New Tool Effectively Monitors Sleep Quality in Parkinson’s Patients, Researchers Say
A new tool called cardiopulmonary coupling could be used to effectively evaluate sleep quality in Parkinson’s disease patients, who often experience sleep disorders, according to a study.
The study, “Assessment of sleep quality using cardiopulmonary coupling analysis in patients with Parkinson’s disease,” was published in Brain and Behavior.
Disturbances in sleep — such as insomnia, sleep apnea, excessive daytime sleepiness, and rapid eye movement sleep behavior disorder — affect between 40 percent and 98 percent of Parkinson’s patients.
The most common strategy to assess sleep disorders is by polysomnography, also called a sleep study — a test that records brain waves, levels of oxygen in the blood, heart rate, and breathing, as well as eye and leg movements.
But this type of approach has some limitations that can interfere with getting an accurate estimate of sleep staging and quality.
Researchers are now testing cardiopulmonary coupling (CPC) as a new method of evaluating sleep quality. The tool works by analyzing the connection between heart rate variability and respiratory volume variability.
CPC calculates the percentage of stable sleep, presented as high-frequency coupling, or unstable sleep, presented as very low-frequency coupling. Wake and rapid eye movement sleep exhibit very low-frequency coupling.
The study included 42 Parkinson’s disease patients — 18 men and 24 women — treated with levodopa or dopamine agonists, and 30 healthy individuals used as controls.
Researchers used CPC as well as the Pittsburgh Sleep Quality Index (PSQI) to assess and compare sleep quality. The PSQI is a self-reported questionnaire based on seven individual scores — subjective sleep quality, sleep latency, duration, sleep efficiency, sleep disturbances, use of sleep medications, and daytime dysfunction. The overall score ranges from zero to 21, with higher scores corresponding to increasingly impaired sleep.

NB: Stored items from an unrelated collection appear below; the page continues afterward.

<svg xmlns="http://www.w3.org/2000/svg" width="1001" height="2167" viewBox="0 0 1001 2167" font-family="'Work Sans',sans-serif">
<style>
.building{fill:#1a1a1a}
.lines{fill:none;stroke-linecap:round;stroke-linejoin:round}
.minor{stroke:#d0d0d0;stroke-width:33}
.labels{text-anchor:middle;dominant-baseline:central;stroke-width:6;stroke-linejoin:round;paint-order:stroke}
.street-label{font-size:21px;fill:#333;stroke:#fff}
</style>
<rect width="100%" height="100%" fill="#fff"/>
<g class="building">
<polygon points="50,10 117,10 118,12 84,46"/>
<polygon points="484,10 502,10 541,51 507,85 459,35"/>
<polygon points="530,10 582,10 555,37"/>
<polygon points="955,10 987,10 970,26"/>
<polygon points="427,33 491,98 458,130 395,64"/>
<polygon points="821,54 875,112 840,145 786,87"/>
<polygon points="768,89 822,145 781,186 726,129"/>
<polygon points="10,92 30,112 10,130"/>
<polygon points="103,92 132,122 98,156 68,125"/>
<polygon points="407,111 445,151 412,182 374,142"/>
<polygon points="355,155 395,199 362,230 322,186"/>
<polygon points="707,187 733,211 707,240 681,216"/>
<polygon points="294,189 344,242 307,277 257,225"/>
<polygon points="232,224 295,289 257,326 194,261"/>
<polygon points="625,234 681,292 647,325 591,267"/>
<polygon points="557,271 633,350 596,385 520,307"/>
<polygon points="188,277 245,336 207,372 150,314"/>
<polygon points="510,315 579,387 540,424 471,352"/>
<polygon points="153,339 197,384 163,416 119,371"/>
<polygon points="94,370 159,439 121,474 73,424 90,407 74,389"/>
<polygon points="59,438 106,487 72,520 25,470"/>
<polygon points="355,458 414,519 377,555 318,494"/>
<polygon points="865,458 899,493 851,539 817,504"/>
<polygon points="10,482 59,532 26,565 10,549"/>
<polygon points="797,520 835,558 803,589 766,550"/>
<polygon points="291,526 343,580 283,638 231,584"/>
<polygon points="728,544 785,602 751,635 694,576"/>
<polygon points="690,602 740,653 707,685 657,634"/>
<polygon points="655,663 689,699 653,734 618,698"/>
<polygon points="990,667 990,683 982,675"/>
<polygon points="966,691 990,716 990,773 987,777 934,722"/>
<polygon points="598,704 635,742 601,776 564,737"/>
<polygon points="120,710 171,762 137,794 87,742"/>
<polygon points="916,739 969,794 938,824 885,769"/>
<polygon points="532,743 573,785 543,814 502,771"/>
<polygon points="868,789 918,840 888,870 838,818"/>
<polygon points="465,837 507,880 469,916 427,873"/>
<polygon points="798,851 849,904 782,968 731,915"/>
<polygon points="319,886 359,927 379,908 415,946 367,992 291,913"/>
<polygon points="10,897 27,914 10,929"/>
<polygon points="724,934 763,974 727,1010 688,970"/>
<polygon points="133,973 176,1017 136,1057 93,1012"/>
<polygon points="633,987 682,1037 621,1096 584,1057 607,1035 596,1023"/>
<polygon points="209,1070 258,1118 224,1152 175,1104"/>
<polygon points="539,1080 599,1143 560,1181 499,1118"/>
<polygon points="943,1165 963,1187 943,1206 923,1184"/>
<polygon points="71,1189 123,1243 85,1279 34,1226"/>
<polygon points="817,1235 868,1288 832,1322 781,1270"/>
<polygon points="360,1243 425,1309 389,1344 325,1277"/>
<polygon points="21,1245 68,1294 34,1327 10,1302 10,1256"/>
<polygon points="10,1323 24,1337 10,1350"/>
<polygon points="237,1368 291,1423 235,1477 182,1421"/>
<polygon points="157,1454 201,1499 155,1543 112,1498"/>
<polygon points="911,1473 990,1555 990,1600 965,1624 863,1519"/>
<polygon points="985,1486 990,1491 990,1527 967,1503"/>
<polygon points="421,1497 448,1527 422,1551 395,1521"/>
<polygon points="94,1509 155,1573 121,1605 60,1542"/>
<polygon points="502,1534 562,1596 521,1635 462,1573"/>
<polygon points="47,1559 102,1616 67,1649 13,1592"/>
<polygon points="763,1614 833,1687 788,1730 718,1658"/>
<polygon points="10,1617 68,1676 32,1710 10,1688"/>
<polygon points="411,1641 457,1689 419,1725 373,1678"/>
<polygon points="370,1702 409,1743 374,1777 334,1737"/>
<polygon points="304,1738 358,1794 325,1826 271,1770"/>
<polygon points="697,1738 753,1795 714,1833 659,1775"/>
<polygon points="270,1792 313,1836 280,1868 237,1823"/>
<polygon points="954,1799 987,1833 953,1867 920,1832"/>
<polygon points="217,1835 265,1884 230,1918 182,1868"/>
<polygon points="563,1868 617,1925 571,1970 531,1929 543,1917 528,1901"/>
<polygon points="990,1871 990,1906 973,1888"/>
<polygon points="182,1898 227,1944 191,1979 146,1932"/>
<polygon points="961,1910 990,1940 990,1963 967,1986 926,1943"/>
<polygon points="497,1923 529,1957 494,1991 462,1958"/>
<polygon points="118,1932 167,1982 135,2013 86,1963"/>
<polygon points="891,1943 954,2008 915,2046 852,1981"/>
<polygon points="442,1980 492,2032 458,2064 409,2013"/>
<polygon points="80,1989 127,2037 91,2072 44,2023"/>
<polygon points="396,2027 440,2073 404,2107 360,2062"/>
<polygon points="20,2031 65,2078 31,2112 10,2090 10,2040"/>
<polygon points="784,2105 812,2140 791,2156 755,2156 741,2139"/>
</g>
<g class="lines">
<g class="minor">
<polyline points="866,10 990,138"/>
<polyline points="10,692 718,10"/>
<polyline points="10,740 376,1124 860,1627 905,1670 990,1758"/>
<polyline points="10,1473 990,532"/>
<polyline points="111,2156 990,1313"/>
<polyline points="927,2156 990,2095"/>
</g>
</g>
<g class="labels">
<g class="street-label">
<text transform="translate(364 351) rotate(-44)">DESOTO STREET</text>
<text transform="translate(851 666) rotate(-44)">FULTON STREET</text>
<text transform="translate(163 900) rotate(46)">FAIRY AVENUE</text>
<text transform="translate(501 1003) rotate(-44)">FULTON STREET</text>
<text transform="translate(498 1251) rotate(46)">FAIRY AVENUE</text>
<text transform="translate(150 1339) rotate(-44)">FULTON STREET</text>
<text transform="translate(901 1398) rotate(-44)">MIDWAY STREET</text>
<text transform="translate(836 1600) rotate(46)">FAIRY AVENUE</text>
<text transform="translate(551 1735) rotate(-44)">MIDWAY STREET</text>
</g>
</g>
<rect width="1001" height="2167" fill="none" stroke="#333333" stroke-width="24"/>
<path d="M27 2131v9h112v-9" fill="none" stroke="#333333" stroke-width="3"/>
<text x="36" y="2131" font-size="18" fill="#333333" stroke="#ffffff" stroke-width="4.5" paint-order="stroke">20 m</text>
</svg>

Researchers defined subjective sleep quality based on the PSQI score, where a score of less than 10 was considered “good” sleep and score of 10 or higher was considered “poor” sleep.
PSQI scores were higher in Parkinson’s patients — a median score of 9 — than in the control group, who registered a median score of 6.27.

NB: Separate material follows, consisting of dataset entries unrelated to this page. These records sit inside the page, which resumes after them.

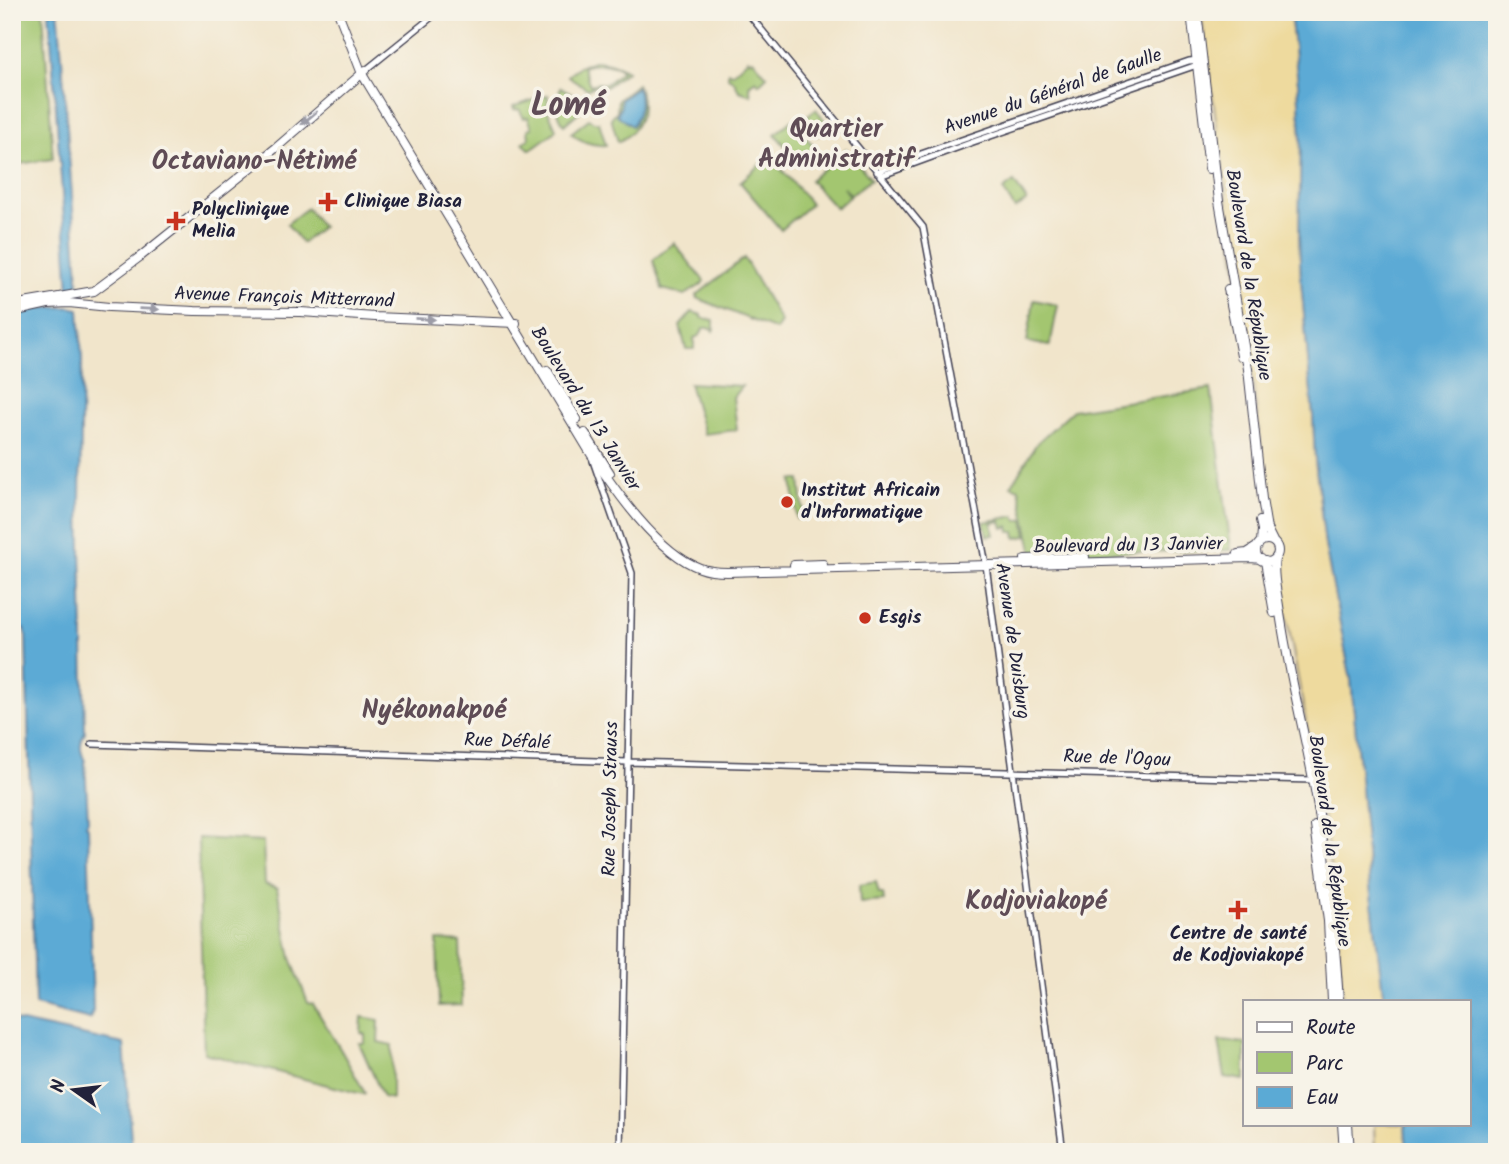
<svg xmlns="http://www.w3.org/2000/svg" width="1509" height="1164" viewBox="0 0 1509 1164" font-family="Kalam,sans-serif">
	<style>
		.green { fill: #a3c670; stroke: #627456; stroke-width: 2; fill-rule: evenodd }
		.sand { fill: #eeda9e; stroke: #887e6c; stroke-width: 2 }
		.water { fill: #5baad5; stroke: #3e6688; stroke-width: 2 }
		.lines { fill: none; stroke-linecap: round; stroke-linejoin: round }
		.secondary-casing { stroke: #413f51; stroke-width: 8 }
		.highway-casing { stroke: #413f51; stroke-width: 10 }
		.secondary { stroke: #fff; stroke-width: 5 }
		.highway { stroke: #fff; stroke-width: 8 }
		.oneway { fill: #9c9ca7 }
		.poi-dot { fill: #c8321e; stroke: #f7f3e8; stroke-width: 2.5 }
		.labels { text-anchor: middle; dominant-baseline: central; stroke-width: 7; stroke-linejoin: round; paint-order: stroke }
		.street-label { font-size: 19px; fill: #22223b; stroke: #f7f3e8 }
		.poi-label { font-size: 19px; font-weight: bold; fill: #22223b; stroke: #f7f3e8; text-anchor: start }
		.district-label { font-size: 26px; font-weight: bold; fill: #5f4c56; stroke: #f7f3e8 }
		.town-label { font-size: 33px; font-weight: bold; fill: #5f4c56; stroke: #f7f3e8 }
	</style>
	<rect width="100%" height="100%" fill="#f7f3e8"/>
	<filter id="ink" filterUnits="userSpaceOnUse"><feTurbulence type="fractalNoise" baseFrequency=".0143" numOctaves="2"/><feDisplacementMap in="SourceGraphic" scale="14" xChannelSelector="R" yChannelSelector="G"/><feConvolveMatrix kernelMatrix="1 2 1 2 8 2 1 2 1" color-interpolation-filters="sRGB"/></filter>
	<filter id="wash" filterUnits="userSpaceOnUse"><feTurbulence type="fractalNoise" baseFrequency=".00686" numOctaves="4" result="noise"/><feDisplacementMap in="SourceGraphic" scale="28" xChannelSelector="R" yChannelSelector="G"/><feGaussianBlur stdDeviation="1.57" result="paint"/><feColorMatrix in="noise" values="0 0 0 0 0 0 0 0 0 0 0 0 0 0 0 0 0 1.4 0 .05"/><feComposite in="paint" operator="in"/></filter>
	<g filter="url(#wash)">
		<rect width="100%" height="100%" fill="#f1e5cb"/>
		<path class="green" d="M12,12H43L53,159L12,165Z
			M748,59L750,61L753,59L767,76L759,84L756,80L749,85L751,95L739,91L734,81L728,77V72L733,73Z
			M594,61C607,62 616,64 627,71L606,87L597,85L588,89L568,76C575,67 584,64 594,61ZM603,64L617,67L622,71L606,84L598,83L590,85L583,67L589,65Z
			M637,84C648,106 640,131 618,142L611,118L617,111L618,100Z
			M561,87L581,99L580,103L581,110L564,125C556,113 555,100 561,87Z
			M548,95V111L556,129L553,133L531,149H529L523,142L529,139L528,129L532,128L528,117L524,118L519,109L514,110L513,107Z
			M816,109L829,126L817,136L803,119Z
			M589,119L594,122H599L606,145C593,146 581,142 571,133Z
			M792,120L815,148L799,162L775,134Z
			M846,149L871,179L851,195L843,187L850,196L836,208L810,180Z
			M770,156L811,204L781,230L740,182Z
			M1014,182L1027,201L1015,209L1003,190Z
			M307,208L322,227L302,243L287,224Z
			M674,243L704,281L701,285L685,295L662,289L653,260Z
			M744,258L781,322L776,330L697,298V295Z
			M1034,300L1058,305L1050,346L1027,342Z
			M692,312L702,315V318L714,320V329L713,331L711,328H703C701,336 699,336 694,338V349H686L680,326Z
			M689,383L742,386L733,397L737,430L704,434Z
			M1211,389L1231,550L1033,554L1019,489L1011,486L1037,443L1073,410Z
			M800,480L804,518L797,519L792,480Z
			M1015,516L1017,521L1024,519L1027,536L1016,538L1015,532H1010L1009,526L1003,528L1001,521L992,523L994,535L987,536L984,522Z
			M198,838L263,842L265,884L277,888L291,958L308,1003L313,1004L342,1052L365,1093L363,1094L354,1092L204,1053Z
			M876,882L879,894H883L884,901L860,903L859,885Z
			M437,940L460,942L462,1005L439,1006Z
			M362,1017L379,1020L378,1042L392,1045V1099L383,1097L359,1043H365V1034L361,1033Z
			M1219,1041L1245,1043V1080L1225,1077Z"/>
		<path class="sand" d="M1201,12H1290L1298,83L1301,138L1299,238L1301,281L1313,416L1315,460L1325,545L1351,680L1370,886L1384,1001H1343L1337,920L1325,825L1278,569L1281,547L1273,529Z
			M1374,1124H1405L1407,1152H1375Z"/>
		<path class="water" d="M49,12H58L59,18L79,290L69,291Z
			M1290,12H1497V1152H1407L1405,1124H1469V1001H1384L1370,886L1351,680L1325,545L1315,460L1313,416L1301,281L1299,238L1301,138L1298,83Z
			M637,87C642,101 640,114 632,126L617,115L621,106V100Z
			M70,307L79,309L82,360L80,500L85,733C79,743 80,751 85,761L88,820L86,825L88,827L93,1011L90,1019L35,1005L26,635L25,629L12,625V314L42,308Z
			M12,1020L124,1044L132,1152H12Z"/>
	</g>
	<g filter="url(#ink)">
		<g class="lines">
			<defs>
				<path id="secondary" d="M747,12L923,227L986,565L1063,1152
					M366,70L438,12
					M877,172L921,154L1189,61L1199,60
					M880,176L973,142L1197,65
					M593,461L632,573L620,1152
					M92,744L627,762L1313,780"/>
				<path id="highway" d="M338,12L362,74L591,454C615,490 658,553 700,568C708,571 717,572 727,572L1251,558L1261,559
					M1191,12L1209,169
					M1197,12L1219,201L1248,369L1262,499L1267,529L1273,541
					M1228,289L1241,356
					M12,305L94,291L141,256L277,147L366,70
					M12,312L48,304L69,303L109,307L195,311L301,312L375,317L516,323
					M547,370L577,419
					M585,433L610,473
					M1260,521L1262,530L1261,542
					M1256 551a11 11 0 1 1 22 0a11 11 0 1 1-22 0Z
					M1238,554L1247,553L1258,546
					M1025,559L1085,557
					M1275,559C1272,574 1277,591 1279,606C1287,665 1302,722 1313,779C1327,853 1334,926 1339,1001
					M1265,561L1274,613
					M794,565L823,564
					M1315,826L1328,921L1332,1001
					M1342,1124L1344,1152
					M1348,1124L1350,1152"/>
			</defs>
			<use href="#secondary" class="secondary-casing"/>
			<use href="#highway" class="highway-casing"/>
			<use href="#secondary" class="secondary"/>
			<use href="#highway" class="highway"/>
		</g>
		<defs><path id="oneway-solid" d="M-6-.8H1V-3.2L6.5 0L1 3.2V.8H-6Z" transform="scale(1.75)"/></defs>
		<g class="oneway">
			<use href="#oneway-solid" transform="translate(309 118) rotate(140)"/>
			<use href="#oneway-solid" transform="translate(149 309) rotate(2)"/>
			<use href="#oneway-solid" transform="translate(425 319) rotate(3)"/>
		</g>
	</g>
	<g class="poi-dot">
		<path d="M324.5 191.5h7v7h7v7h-7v7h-7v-7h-7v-7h7z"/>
		<path d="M172.5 210.5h7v7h7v7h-7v7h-7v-7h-7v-7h7z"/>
		<circle cx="787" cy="502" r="7"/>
		<circle cx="865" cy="618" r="7"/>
		<path d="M1234.5 899.5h7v7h7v7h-7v7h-7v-7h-7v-7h7z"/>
	</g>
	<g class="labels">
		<g class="street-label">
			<text transform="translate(1053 92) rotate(-19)">Avenue du Général de Gaulle</text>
			<text transform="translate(1248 275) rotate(81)">Boulevard de la République</text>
			<text transform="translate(284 298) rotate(2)">Avenue François Mitterrand</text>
			<text transform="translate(585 409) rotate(58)">Boulevard du 13 Janvier</text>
			<text transform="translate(1128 546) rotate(-1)">Boulevard du 13 Janvier</text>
			<text transform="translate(1012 641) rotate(82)">Avenue de Duisburg</text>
			<text transform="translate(507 742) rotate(2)">Rue Défalé</text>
			<text transform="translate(1117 759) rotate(2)">Rue de l'Ogou</text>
			<text transform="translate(611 799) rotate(-89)">Rue Joseph Strauss</text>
			<text transform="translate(1329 841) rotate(82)">Boulevard de la République</text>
		</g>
		<g class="poi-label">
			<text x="344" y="202">Clinique Biasa</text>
			<text x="192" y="210">Polyclinique<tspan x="192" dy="22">Melia</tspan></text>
			<text x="801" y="491">Institut Africain<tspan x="801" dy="22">d'Informatique</tspan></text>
			<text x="879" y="618">Esgis</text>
			<text x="1238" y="934" text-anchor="middle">Centre de santé<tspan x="1238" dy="22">de Kodjoviakopé</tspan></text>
		</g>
		<g class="district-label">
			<text x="836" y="130">Quartier<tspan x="836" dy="30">Administratif</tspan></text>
			<text x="254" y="162">Octaviano-Nétimé</text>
			<text x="434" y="711">Nyékonakpoé</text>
			<text x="1036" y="902">Kodjoviakopé</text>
		</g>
		<g class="town-label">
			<text x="568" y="106">Lomé</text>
		</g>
	</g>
	<rect width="1509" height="1164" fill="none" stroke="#f7f3e8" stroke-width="42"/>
	<rect x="1243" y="1000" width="228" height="126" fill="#f7f3e8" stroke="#a29fa3" stroke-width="2"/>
	<rect x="1257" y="1022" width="35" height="10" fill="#ffffff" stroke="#a29fa3" stroke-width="2"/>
	<text x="1306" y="1034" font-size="21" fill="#22223b">Route</text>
	<rect x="1257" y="1052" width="35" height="21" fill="#a3c670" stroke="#a29fa3" stroke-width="2"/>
	<text x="1306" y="1070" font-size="21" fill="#22223b">Parc</text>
	<rect x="1257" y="1087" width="35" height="21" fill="#5baad5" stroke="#a29fa3" stroke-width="2"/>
	<text x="1306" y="1104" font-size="21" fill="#22223b">Eau</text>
	<g transform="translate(74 1090) rotate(284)" stroke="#f7f3e8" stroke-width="5" paint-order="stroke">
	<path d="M0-5L12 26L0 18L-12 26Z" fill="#22223b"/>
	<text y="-10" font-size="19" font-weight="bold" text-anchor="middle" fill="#22223b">N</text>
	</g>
</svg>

CPC analysis showed that stable sleep and sleep efficiency were significantly lower in Parkinson’s patients than in healthy controls — 31.6% vs. 36.37%, respectively. In contrast, unstable sleep and sleep latency were higher among this population — 37.62% vs 32.37%, respectively.
Parkinson’s patients had an overall sleep efficiency of 72.81%, compared with 76.06% in healthy individuals. Wake and rapid eye movement sleep was also significantly higher in Parkinson’s patients than in healthy controls.

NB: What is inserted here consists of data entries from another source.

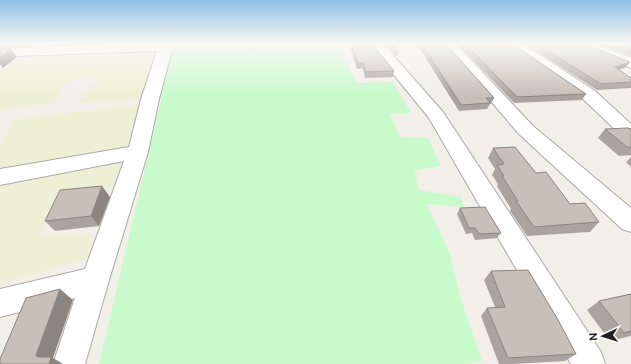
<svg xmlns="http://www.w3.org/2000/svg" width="631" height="364" font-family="'DM Sans',sans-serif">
<rect width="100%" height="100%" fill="#f2efe9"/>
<path fill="#eef0d5" d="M 159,50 L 145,92 L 137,99 L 77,103 L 101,78 L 70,79 L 58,90 L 55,103 L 0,109 L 0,71 L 13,63 L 18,55 Z
M 141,105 L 119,186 L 59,196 L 41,237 L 93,233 L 90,258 L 0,283 L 0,144 L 14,119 Z"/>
<path fill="#c8facc" d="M 172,44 L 338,44 L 356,83 L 392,81 L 411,113 L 390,114 L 400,137 L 428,138 L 441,166 L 414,171 L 419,190 L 461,197 L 464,207 L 427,204 L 450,254 L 460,296 L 482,361 L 467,364 L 99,364 L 160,105 Z"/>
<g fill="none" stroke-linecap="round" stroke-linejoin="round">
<g stroke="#a9a9a9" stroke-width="2">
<path id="minor" d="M 117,44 L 173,44 L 173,46 L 159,99 L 148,152 L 109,280 L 85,364 L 53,364 L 75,298 L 0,317 L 0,289 L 85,269 L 124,161 L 0,185 L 0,169 L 129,147 L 141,99 L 157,51 L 14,56 L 0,55 L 0,47 L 14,48 Z
M 369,44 L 383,44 L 443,112 L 601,352 L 605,364 L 571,364 L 429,118 Z
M 442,44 L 456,44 L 533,126 L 631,208 L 631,232 L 622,229 L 519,134 Z
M 507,44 L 523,44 L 595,91 L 631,124 L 631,140 L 624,138 L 583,99 L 509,47 Z
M 577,44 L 596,44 L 631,58 L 631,68 L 579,47 Z"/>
</g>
<use href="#minor" fill="#fff" fill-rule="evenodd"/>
</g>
<path fill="#aba49e" d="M 0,44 L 34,44 L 32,46 L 0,46 Z
M 349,44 L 372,44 L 394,71 L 393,77 L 365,78 L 363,68 L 357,69 Z
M 385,44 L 394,44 L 398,52 L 397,57 Z
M 417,44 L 446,44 L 494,98 L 491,104 L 490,104 L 487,109 L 459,111 Z
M 458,44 L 512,44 L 586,94 L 582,100 L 514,103 Z
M 525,44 L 584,44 L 626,67 L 619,70 L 631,78 L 631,88 L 597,90 Z
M 599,44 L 631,44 L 631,56 Z
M 605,129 L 631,129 L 631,155 L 619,156 L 598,138 Z
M 493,148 L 536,173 L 570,204 L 599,222 L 590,232 L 527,236 L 510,211 L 511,209 L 497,186 L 498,184 L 492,175 L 495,169 L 488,158 Z
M 631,157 L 631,167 L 626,162 Z
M 110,197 L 99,226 L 55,231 L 45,221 Z
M 460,208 L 501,233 L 497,238 L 475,240 L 472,233 L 466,234 L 457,214 Z
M 491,271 L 576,354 L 565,361 L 512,364 L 499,364 L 481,316 L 487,308 L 495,307 L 484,280 Z
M 631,294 L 631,336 L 610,341 L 587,310 L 599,301 Z"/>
<path fill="#8b8681" d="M 11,49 L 17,57 L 3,68 L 0,64 L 0,57 Z
M 630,62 L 626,67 L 611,73 L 615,67 Z
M 102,186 L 110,197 L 99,226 L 91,216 Z
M 60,289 L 73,300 L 53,358 L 63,364 L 49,364 L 37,357 L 36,355 Z"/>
<path fill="#c7bfb8" stroke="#8b8681" d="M 351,44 L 372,44 L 394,71 L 365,72 L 363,63 L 358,63 Z
M 390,44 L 394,44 L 398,52 Z
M 422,44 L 446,44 L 494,98 L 486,98 L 490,103 L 461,105 Z
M 465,44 L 512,44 L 586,94 L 517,97 Z
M 537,44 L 584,44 L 630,62 L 615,67 L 631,78 L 631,82 L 601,84 Z
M 617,44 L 631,44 L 631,49 Z
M 0,48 L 11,49 L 0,57 Z
M 628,128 L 631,129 L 631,147 L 627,147 L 605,129 Z
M 515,147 L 536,173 L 546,172 L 570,204 L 585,203 L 599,222 L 534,227 L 516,201 L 518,201 L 502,176 L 504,176 L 497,165 L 504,164 L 493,148 Z
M 102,186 L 91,216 L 45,221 L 60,190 Z
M 485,207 L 501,233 L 479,234 L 475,228 L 469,228 L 460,208 Z
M 528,270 L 557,318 L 576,354 L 508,358 L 487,308 L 505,307 L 491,271 Z
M 60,289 L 36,355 L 37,357 L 51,357 L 49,364 L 0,364 L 0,359 L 26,298 Z
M 631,294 L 631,331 L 624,333 L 599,301 Z"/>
<linearGradient id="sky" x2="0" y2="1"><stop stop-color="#8fc0e4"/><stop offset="0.46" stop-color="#f9f8f5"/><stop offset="1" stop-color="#f9f8f5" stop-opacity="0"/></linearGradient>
<rect width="631" height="95" fill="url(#sky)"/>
<g transform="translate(603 336) rotate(266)" stroke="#ffffff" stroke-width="3" paint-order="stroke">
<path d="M0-3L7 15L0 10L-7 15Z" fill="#222222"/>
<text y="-6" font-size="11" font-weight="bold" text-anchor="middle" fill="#222222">N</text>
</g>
</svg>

The team also measured the frequency of nocturia — the excessive need to wake and urinate during the night — which, along with the severity of Parkinson’s disease, was found to affect sleep quality in these patients.
“Our study reflects a poor overall sleep quality in patients with PD [Parkinson’s disease] based on both, CPC analysis and PSQI scores,” the researchers concluded. “Additionally, we observed that CPC analysis reflects the subjective sleep quality of patients with PD. CPC analysis can serve as a novel sleep monitoring tool to screen patients with ‘good’ and ‘poor’ sleep quality.”